# Build your own compost bin



## PrepperRecon.com (Aug 1, 2012)

Here is good post on *building your own compost bin.
*
Enjoy it


----------



## AquaHull (Jun 10, 2012)

I'm using an old circular ground blind for a compost center. It takes longer to compost, but the wildlife eats of the scrap veggies.


----------



## PrepperRecon.com (Aug 1, 2012)

That is resourceful.


----------



## AquaHull (Jun 10, 2012)

PrepperRecon.com said:


> That is resourceful.


And I just bought a X-Bow for stealth


----------



## pgrass101 (Nov 9, 2012)

Built mine out of an old box spring and chicken wire


----------



## Prince Humperdink (Nov 9, 2012)

I just stacked up old tires,and then rotate once a year.I really like that nice dark compost!


----------



## gemoose23 (Nov 9, 2012)

Plans for a Pallett compost bin. I did something like this, found free pallets next town over.. total cost 5 bucks in screws and L brackets.

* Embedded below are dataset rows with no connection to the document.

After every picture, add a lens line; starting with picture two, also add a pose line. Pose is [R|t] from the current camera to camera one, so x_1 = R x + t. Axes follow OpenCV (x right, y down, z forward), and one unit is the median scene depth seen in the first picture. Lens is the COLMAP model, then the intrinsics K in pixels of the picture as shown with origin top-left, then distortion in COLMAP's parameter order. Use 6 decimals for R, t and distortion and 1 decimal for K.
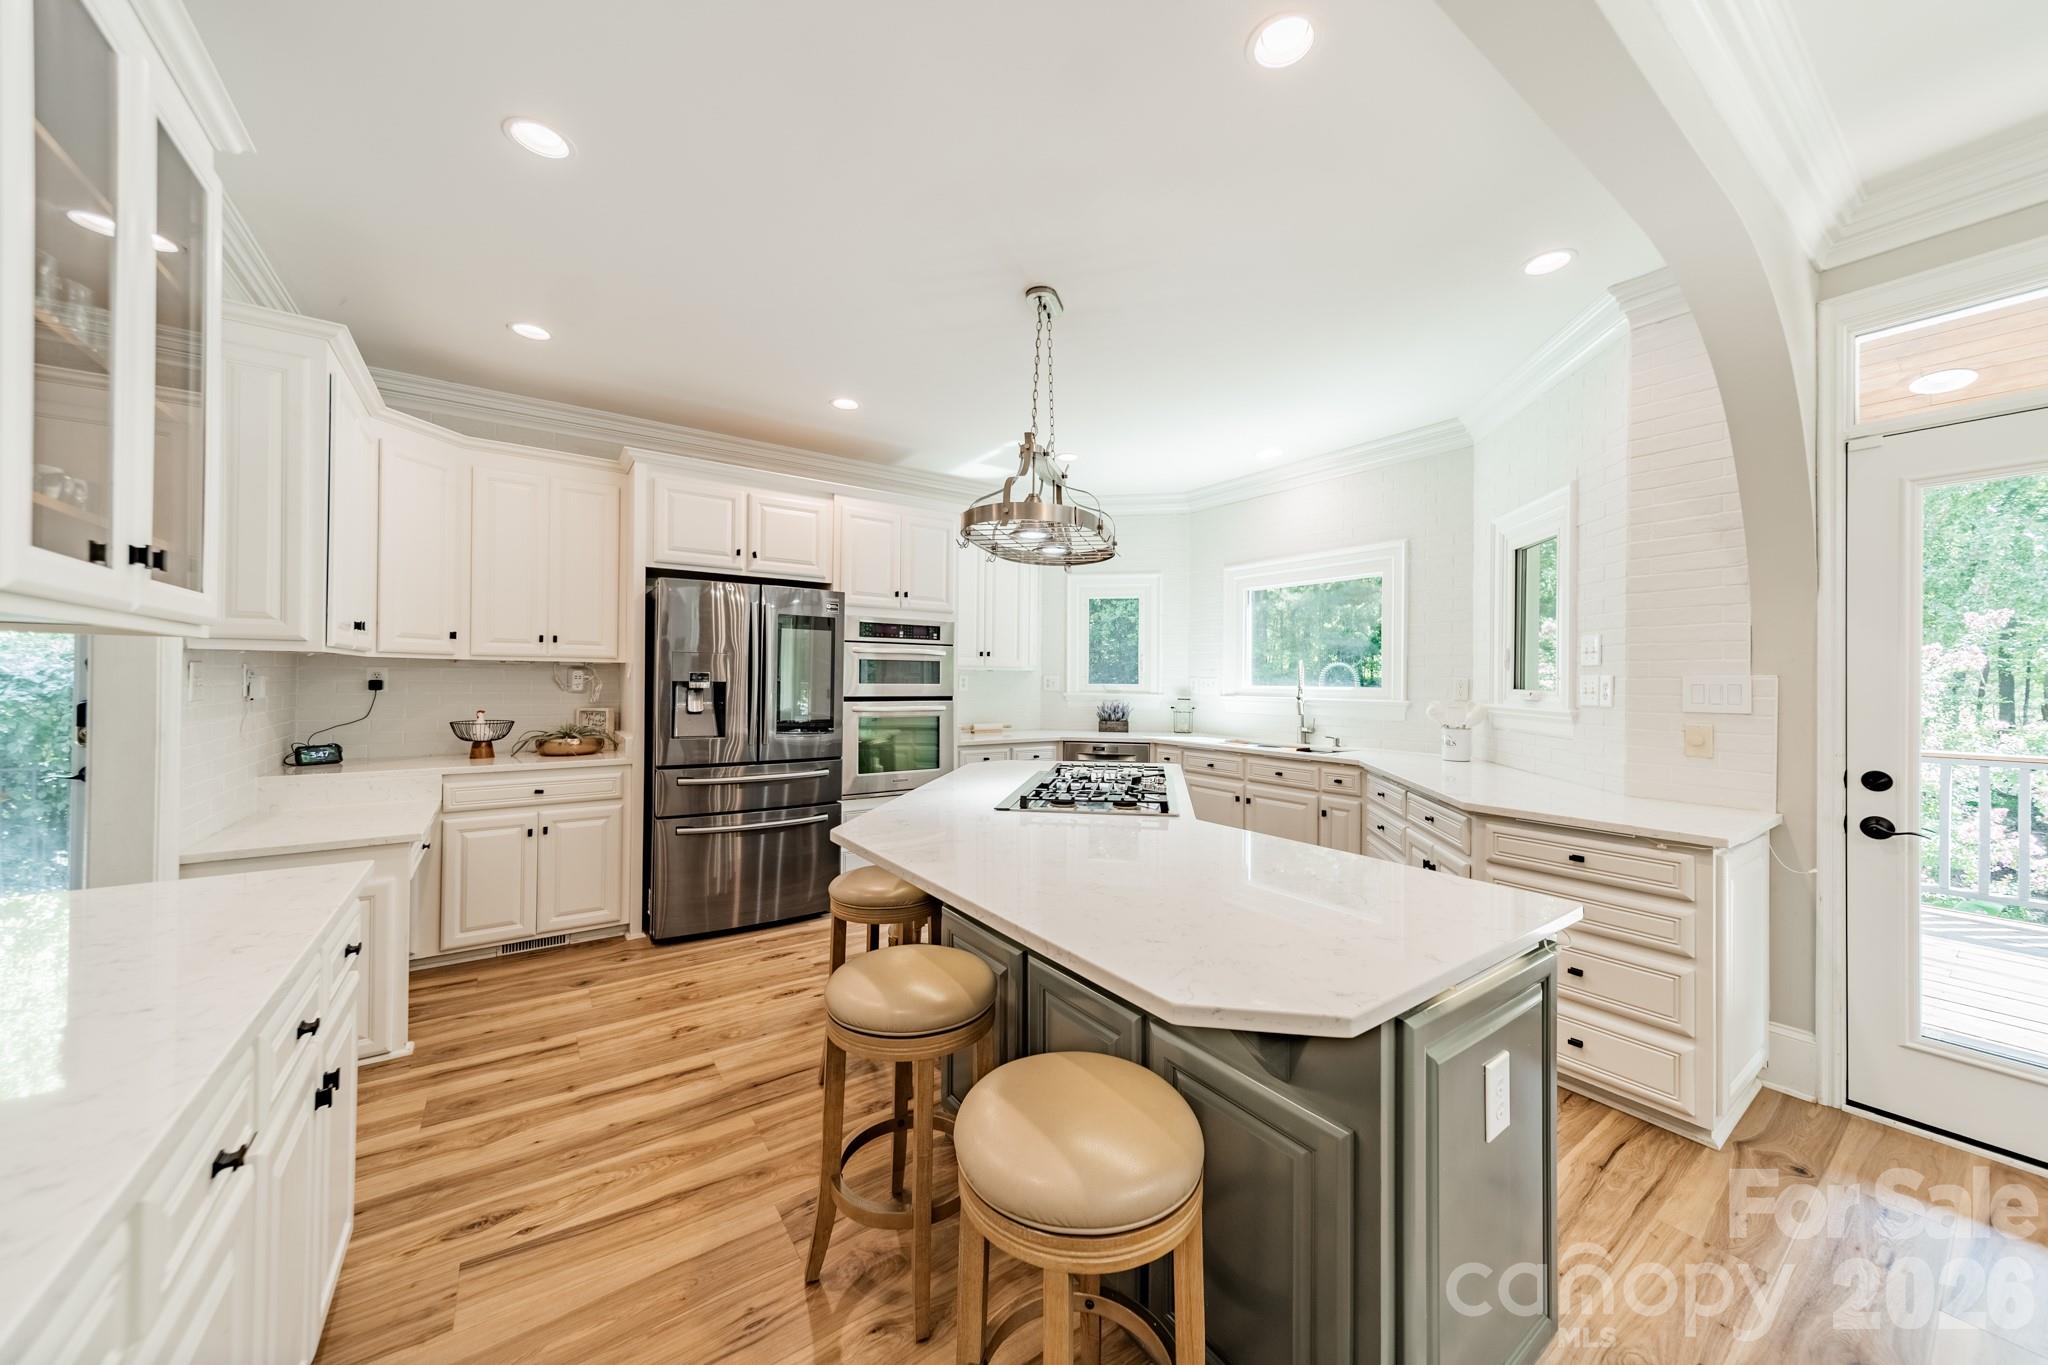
lens RADIAL K [[716.1, 0, 1031.9], [0, 716.1, 679.8], [0, 0, 1]] dist [0.003167, 0.000458]
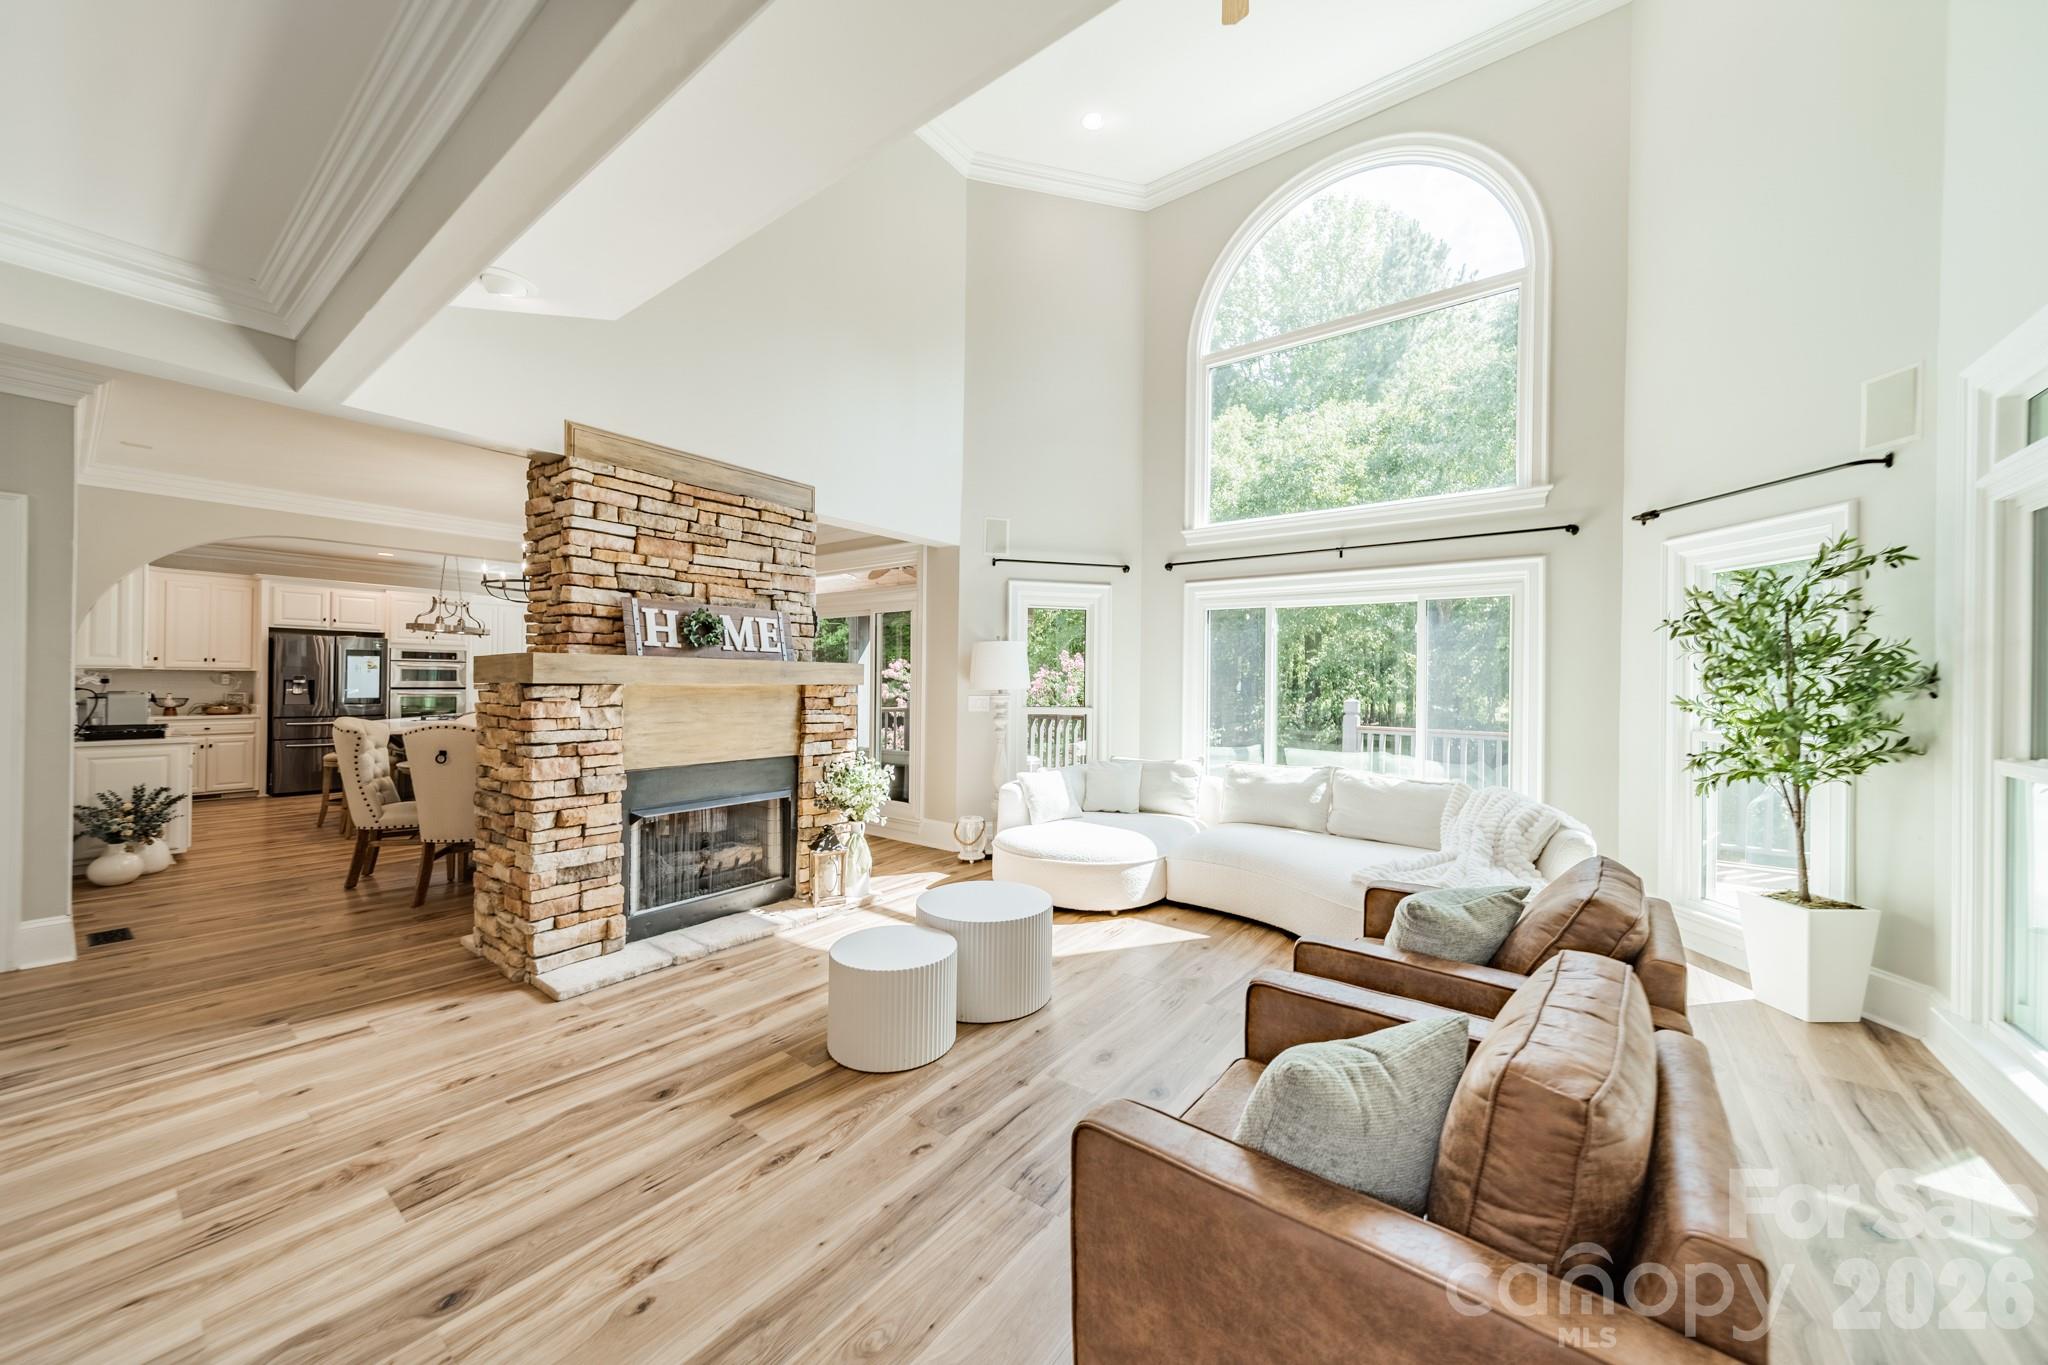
lens RADIAL K [[716.1, 0, 1034.5], [0, 716.1, 682.0], [0, 0, 1]] dist [0.003167, 0.000458]
pose [[0.949333, 0.001866, 0.314266, 0.904954], [-0.003219, 0.999988, 0.003786, -0.005805], [-0.314255, -0.004606, 0.949327, -1.660649]]
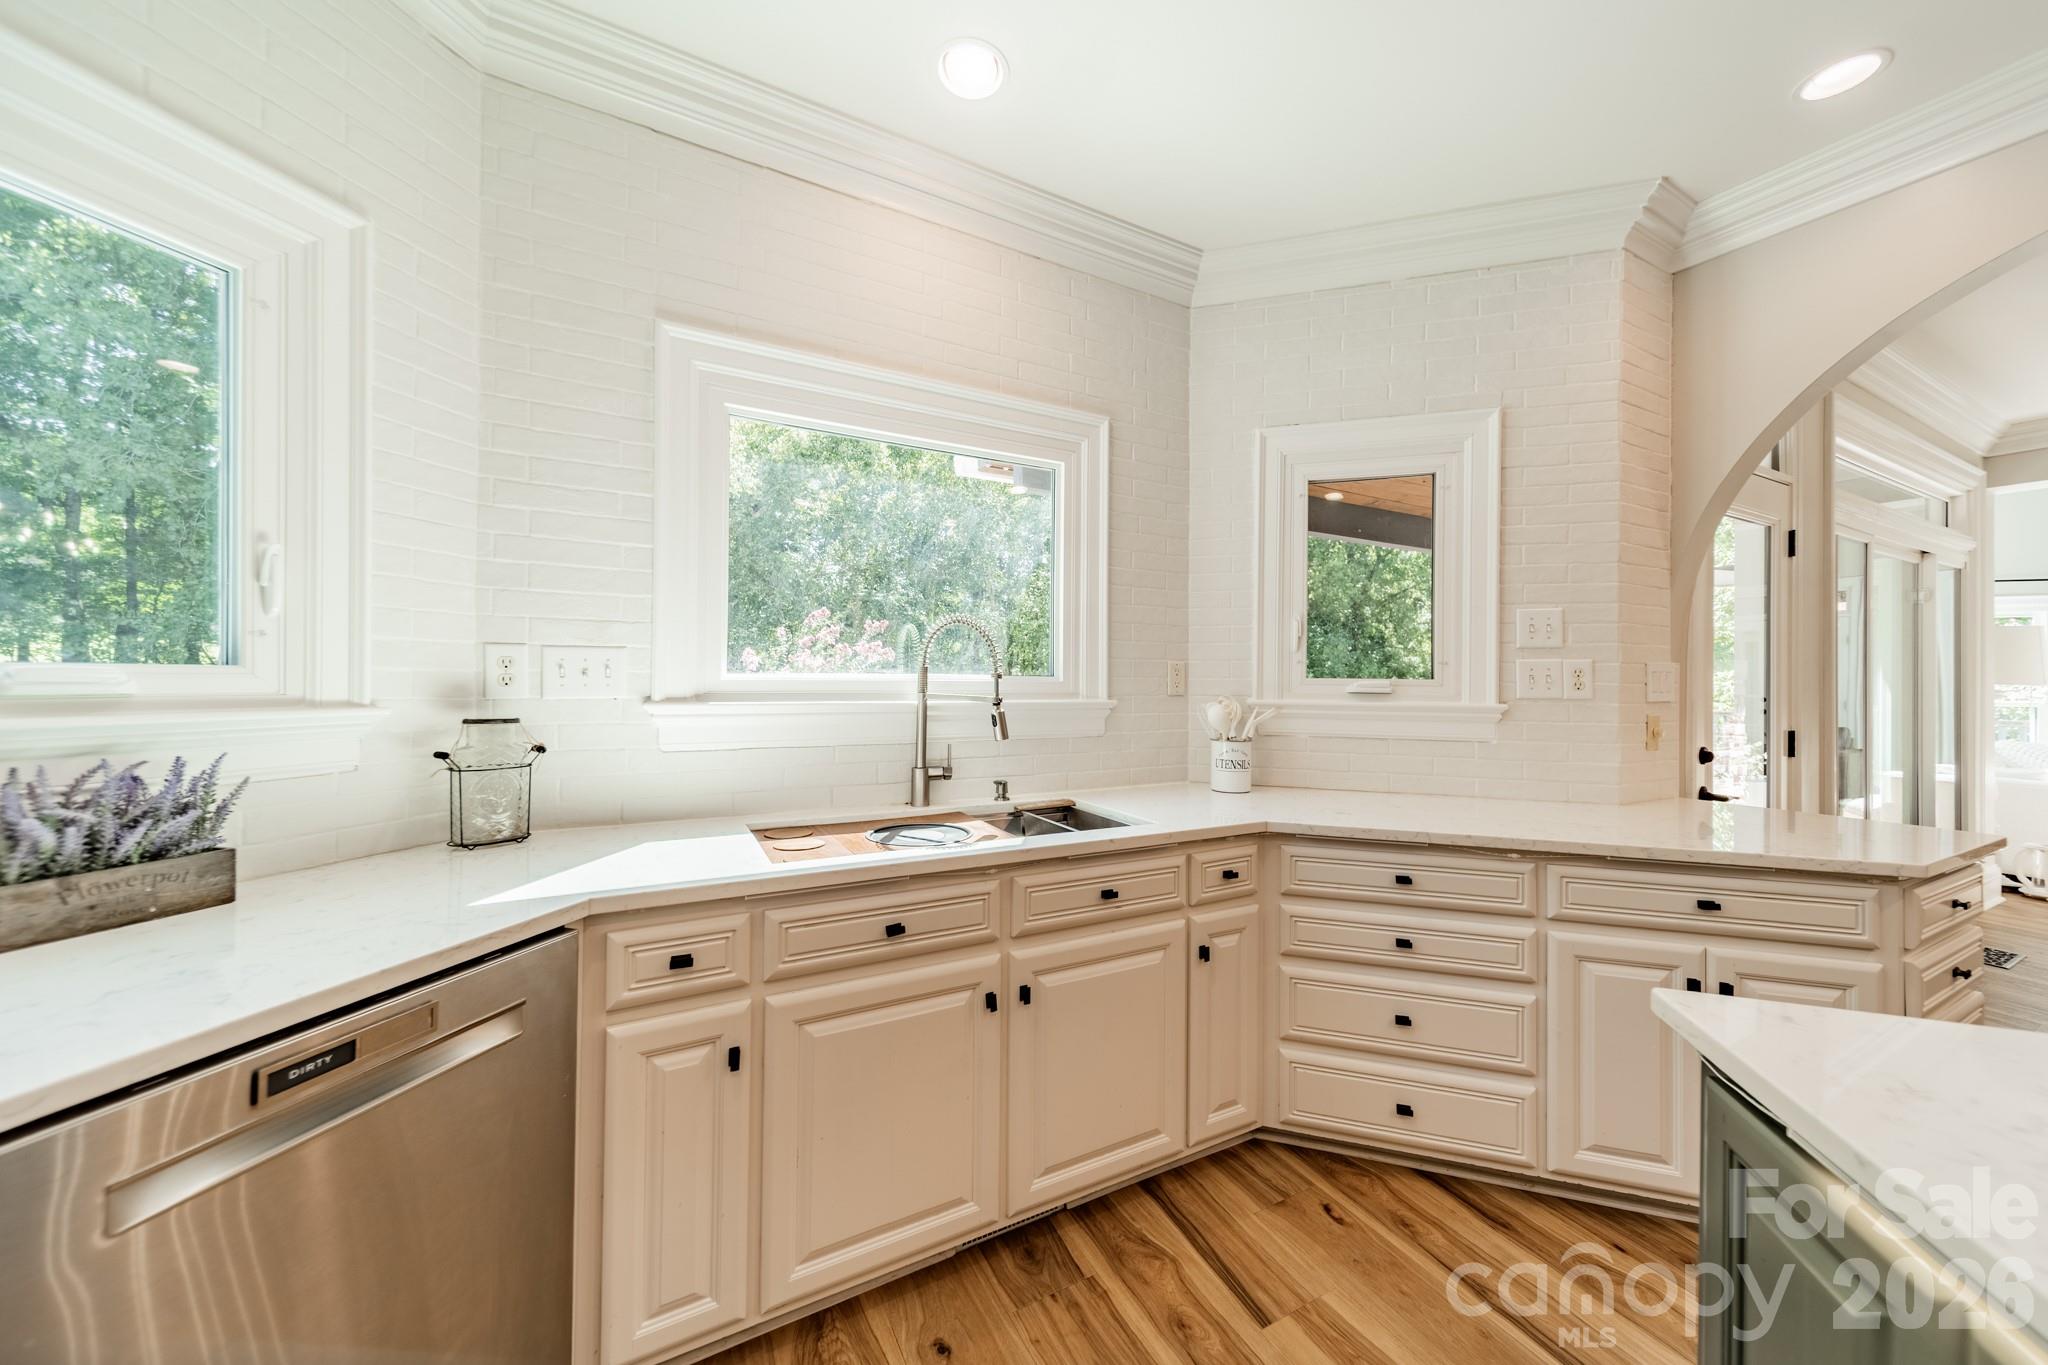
lens RADIAL K [[716.1, 0, 1026.2], [0, 716.1, 676.8], [0, 0, 1]] dist [0.003167, 0.000458]
pose [[0.128141, -0.002718, 0.991752, -0.078046], [-0.008123, 0.999960, 0.003790, 0.013745], [-0.991723, -0.008542, 0.128114, 1.425629]]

http://www3.uwm.edu/Dept/shwec/publications/cabinet/factsheets/WoodenPalletCompostBin.pdf


----------



## Wolvee (Nov 8, 2012)

pgrass101 said:


> Built mine out of an old box spring and chicken wire
> 
> View attachment 542
> View attachment 543
> ...


This is the I built my last one. It really cut down on the smell compared to the other ones I've built that are made from all wood or trash bins.


----------